1990–present: Later career
Lynn returned to the public eye in 1993 with the trio album, Honky Tonk Angels, recorded with Dolly Parton and Tammy Wynette, and the following year she released a three-CD boxed set chronicling her career. In 1995, Lynn taped a seven-week series on the Nashville Network (TNN) titled Loretta Lynn & Friends, and performed about 50 concert dates that year as well. Honky Tonk Angels became very successful for the trio, peaking at number four on the Top Country Albums chart and number 42 on the Billboard 200, selling enough copies to be certified “Gold” by the RIAA shortly after its release.
In 2000, Lynn released her first album in several years, entitled Still Country. In it, she included a song, “I Can’t Hear the Music,” as a tribute to her late husband. While the album gained positive critical notices, sales were low in comparison with her releases in the 1970s. In 2002, Lynn published her second autobiography, Still Woman Enough, and in 2004, she published a cookbook, You’re Cookin’ It Country.
In 2004, Lynn made a comeback with the highly successful album Van Lear Rose, the second album on which she either wrote or co-wrote every song. The album was produced by her “friend forever” Jack White of The White Stripes and featured guitar work and backup vocals by White. Her collaboration with White allowed Lynn to reach new audiences and generations, garnering high praise in magazines that specialize in mainstream and alternative rock music, such as Spin and Blender. Rolling Stone voted the album the second best of the year for 2004.
Lynn has written over 160 songs and released 70 albums. She has had 17 number-one albums and 16 number-one singles on the country charts, winning dozens of awards four Grammies, seven American Music Awards, eight Broadcast Music Incorporated awards, and ten Academy of Country Music awards.

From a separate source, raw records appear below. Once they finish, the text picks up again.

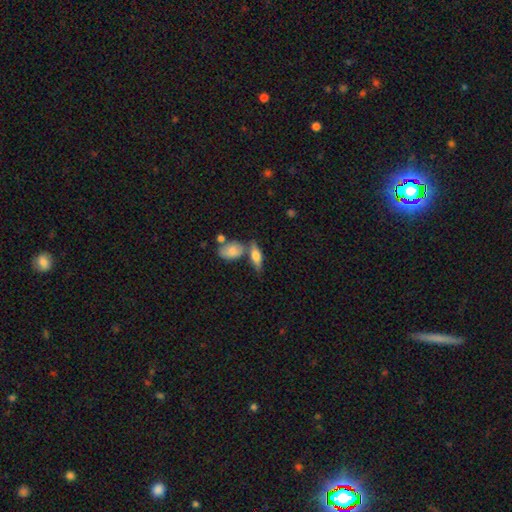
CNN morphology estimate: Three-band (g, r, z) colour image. It shows a smooth galaxy with no disk features (61%) that is in between round and cigar-shaped (65%). Merging: none (58%).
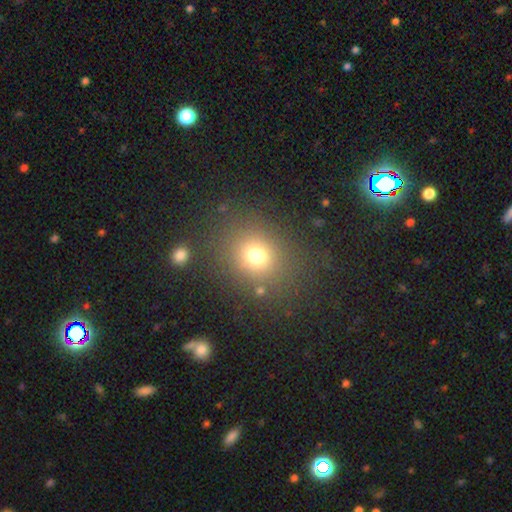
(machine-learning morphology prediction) This appears to be a smooth galaxy with no disk features (71%) that is round (72%). Merging: none (81%).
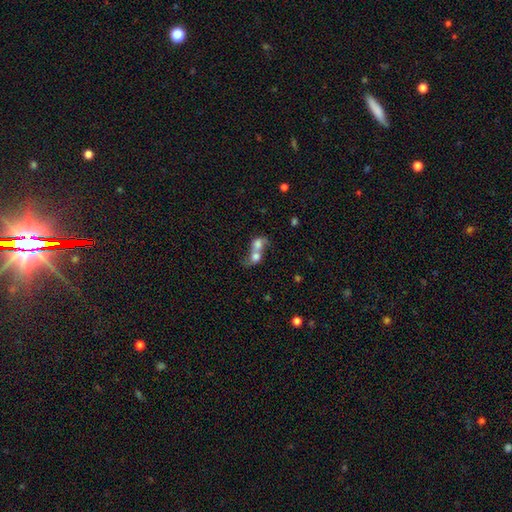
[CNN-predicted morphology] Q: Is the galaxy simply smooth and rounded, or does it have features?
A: smooth — 67%.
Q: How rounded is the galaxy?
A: round — 49%.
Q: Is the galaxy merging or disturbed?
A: merger — 82%.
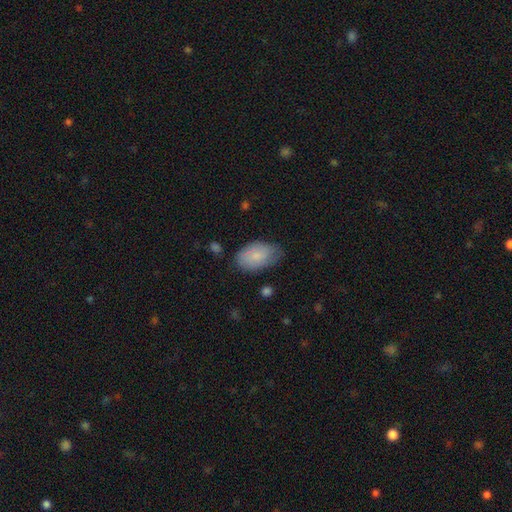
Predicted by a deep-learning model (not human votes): Smooth or featured? Predicted: smooth (p=0.80). How rounded? Predicted: in between (p=0.93). Merging? Predicted: none (p=0.65).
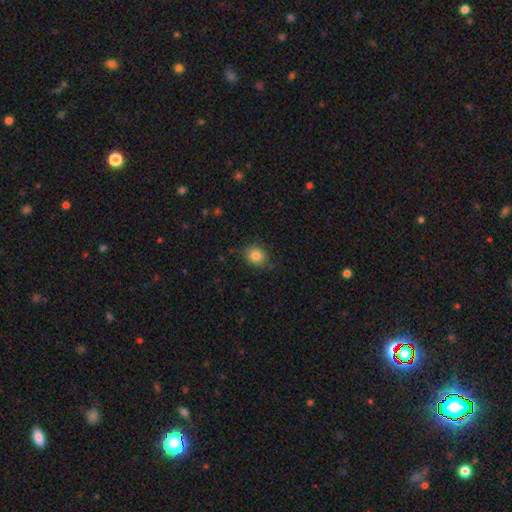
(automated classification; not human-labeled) smooth_or_featured: smooth (p=0.84) [alt: star or artifact p=0.10]
how_rounded: round (p=0.63) [alt: in between p=0.36]
merging: none (p=0.81) [alt: minor disturbance p=0.15]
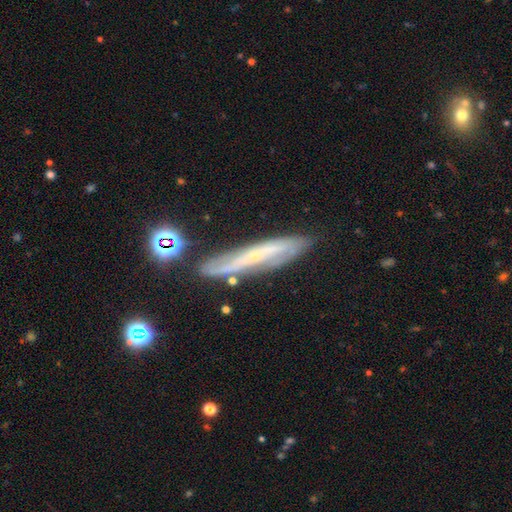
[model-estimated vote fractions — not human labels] smooth_or_featured: featured or disk (p=0.67) [alt: smooth p=0.23]
disk_edge_on: yes (p=0.61) [alt: no p=0.39]
merging: none (p=0.73) [alt: minor disturbance p=0.18]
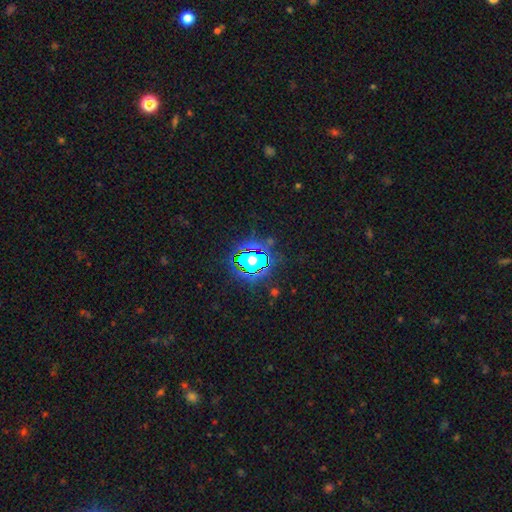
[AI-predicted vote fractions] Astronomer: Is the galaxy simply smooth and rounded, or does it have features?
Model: star or artifact — 80%.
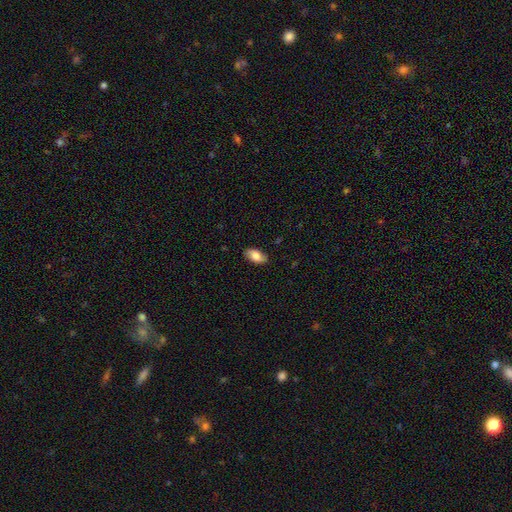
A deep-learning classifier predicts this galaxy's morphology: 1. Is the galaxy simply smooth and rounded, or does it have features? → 79% smooth, 14% featured or disk, 7% star or artifact.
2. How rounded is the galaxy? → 93% in between, 4% round, 3% cigar-shaped.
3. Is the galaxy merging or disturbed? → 85% none, 11% minor disturbance, 2% major disturbance, 1% merger.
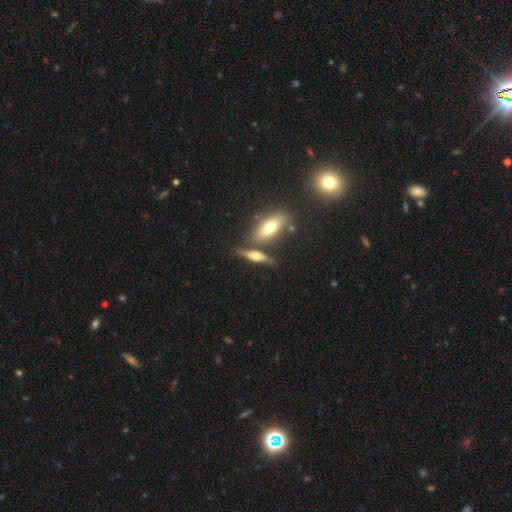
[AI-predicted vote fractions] Morphology: type=smooth (47%); merging=none (64%).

In 1972, Lynn was the first woman named “Entertainer of the Year” by the Country Music Association, one of only five women ever to have received CMA’s highest award. She was named “Artist of the Decade” for the 1970s by the Academy of Country Music. Lynn was inducted into the Country Music Hall of Fame in 1988, and the Country Gospel Music Hall of Fame in 1999. She was a recipient of the Kennedy Center Honors in 2003. Lynn is also ranked sixty-fifth on VH1’s 100 Greatest Women of Rock & Roll and has a star on the Hollywood Walk of Fame.
In 2002, Lynn placed at number three on CMT television’s special of the 40 Greatest Women of Country Music.
On March 17, 2007, Berklee College of Music presented Lynn an honorary doctorate of music degree for her contribution to the world of country music, presented to her on stage at the Grand Ole Opry. On June 19, 2008, Lynn was inducted into the Songwriters Hall of Fame in a ceremony in New York City.